**Task statement:** Below are some entries. Repeat exactly the lines from the one with "gap:8px; font-size:14px; color:#ffffff;" through the one with "margin-left:auto; display:flex; align-items:center;", and only those.

[Extracted records]
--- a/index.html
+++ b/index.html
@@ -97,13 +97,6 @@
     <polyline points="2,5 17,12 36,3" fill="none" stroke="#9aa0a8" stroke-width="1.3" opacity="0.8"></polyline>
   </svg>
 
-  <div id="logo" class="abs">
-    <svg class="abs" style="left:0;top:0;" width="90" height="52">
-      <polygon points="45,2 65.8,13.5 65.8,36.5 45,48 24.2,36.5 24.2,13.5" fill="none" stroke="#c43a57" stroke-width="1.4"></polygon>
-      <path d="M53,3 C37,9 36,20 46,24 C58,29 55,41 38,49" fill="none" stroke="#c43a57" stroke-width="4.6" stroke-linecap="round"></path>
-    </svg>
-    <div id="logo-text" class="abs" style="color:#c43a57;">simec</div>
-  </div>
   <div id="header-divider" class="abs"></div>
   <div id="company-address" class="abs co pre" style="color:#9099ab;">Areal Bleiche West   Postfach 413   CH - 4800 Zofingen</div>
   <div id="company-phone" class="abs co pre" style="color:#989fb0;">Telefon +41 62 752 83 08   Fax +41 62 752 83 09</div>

* * *

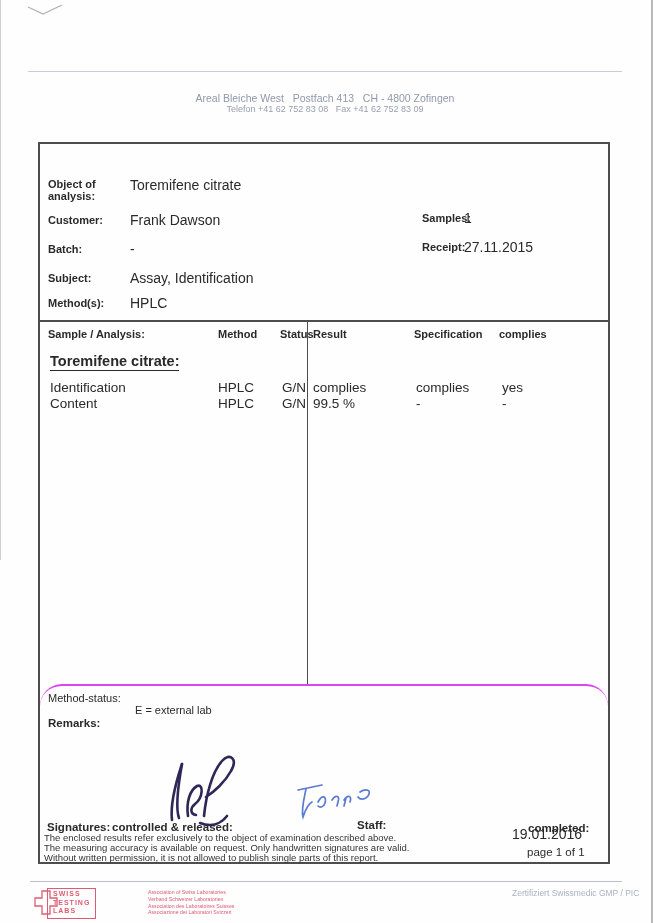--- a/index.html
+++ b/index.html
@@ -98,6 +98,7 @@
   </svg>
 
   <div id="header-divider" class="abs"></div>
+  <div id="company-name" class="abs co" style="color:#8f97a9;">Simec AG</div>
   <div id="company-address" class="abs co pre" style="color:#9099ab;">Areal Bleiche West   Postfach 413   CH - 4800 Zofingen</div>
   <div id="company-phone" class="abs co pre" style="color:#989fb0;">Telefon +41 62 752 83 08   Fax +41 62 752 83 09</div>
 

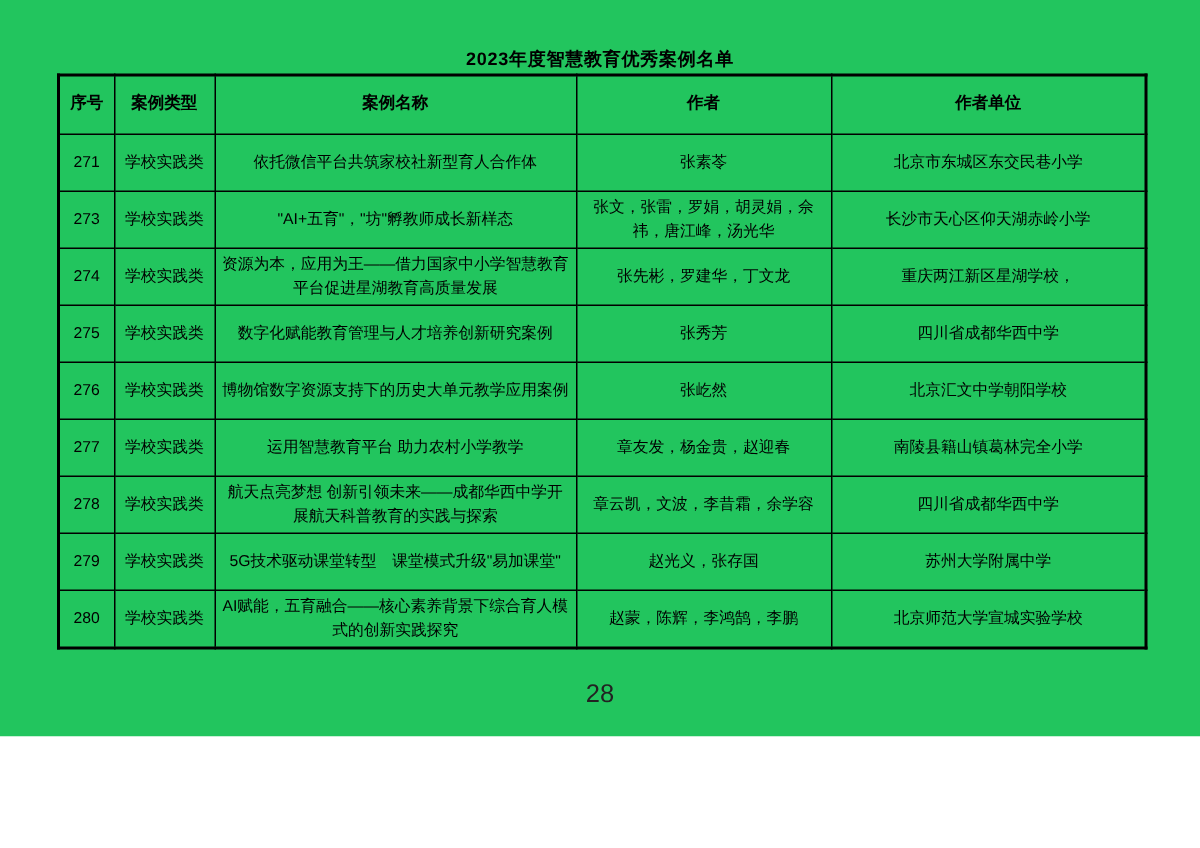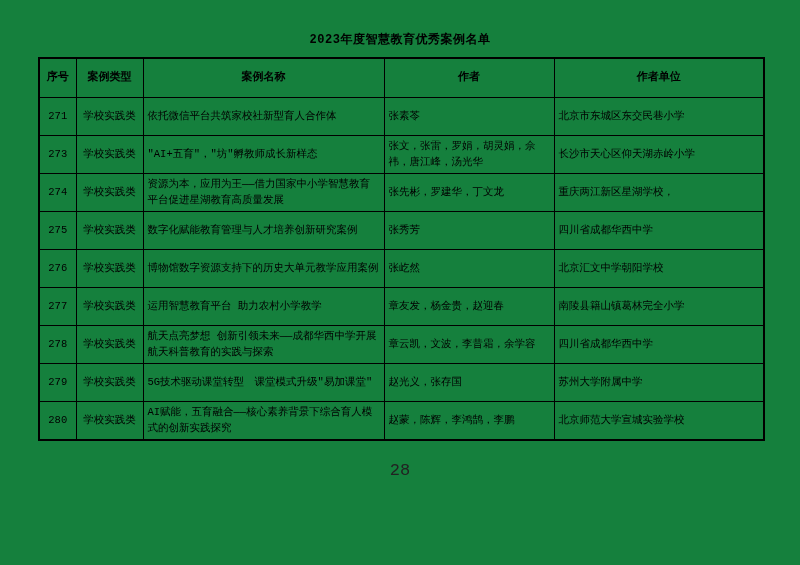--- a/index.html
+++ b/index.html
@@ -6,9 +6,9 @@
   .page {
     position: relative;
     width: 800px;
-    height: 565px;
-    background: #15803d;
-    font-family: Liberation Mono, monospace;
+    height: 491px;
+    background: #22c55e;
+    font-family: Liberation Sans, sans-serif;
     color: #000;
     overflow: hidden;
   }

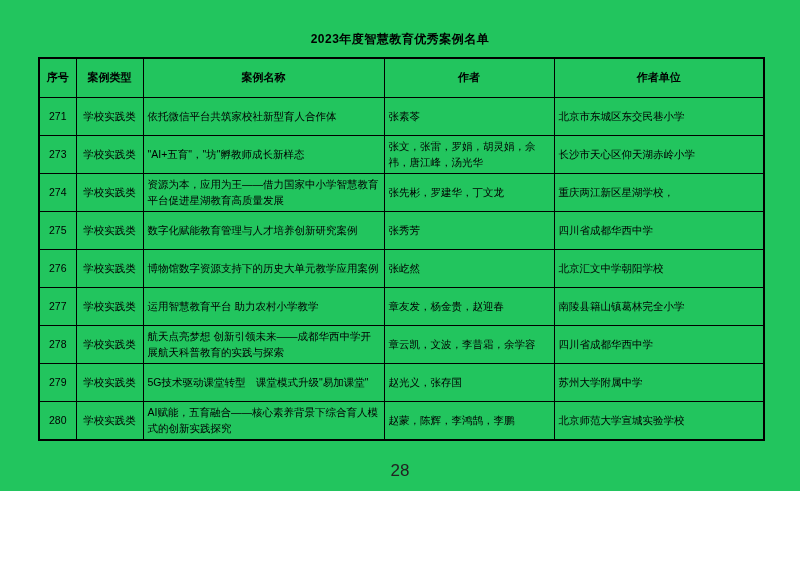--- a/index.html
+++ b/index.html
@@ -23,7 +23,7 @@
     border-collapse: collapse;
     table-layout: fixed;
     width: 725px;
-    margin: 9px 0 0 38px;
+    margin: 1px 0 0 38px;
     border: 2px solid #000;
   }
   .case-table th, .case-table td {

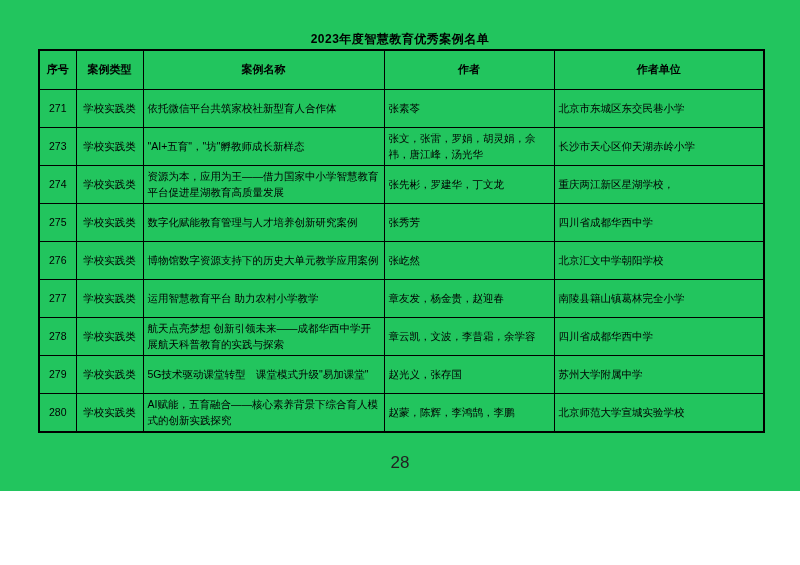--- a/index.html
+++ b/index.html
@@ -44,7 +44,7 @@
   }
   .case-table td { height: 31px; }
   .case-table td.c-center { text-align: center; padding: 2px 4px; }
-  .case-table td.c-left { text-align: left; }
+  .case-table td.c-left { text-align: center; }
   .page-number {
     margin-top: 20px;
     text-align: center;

* * *

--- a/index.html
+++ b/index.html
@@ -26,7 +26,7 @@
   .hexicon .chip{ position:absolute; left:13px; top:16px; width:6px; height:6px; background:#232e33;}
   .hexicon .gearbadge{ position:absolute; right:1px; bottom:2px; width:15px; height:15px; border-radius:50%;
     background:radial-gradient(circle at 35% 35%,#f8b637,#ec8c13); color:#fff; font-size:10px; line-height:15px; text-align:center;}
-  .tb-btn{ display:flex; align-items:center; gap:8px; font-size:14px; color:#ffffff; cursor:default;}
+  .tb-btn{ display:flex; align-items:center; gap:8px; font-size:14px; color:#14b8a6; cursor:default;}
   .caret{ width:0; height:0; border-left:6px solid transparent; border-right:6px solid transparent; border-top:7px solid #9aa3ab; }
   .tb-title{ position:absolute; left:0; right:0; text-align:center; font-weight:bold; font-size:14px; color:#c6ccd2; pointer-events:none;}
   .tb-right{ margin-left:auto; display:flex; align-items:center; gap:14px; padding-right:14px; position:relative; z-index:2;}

**Response:**
-  .tb-btn{ display:flex; align-items:center; gap:8px; font-size:14px; color:#ffffff; cursor:default;}
+  .tb-btn{ display:flex; align-items:center; gap:8px; font-size:14px; color:#14b8a6; cursor:default;}
   .caret{ width:0; height:0; border-left:6px solid transparent; border-right:6px solid transparent; border-top:7px solid #9aa3ab; }
   .tb-title{ position:absolute; left:0; right:0; text-align:center; font-weight:bold; font-size:14px; color:#c6ccd2; pointer-events:none;}
   .tb-right{ margin-left:auto; display:flex; align-items:center; gap:14px; padding-right:14px; position:relative; z-index:2;}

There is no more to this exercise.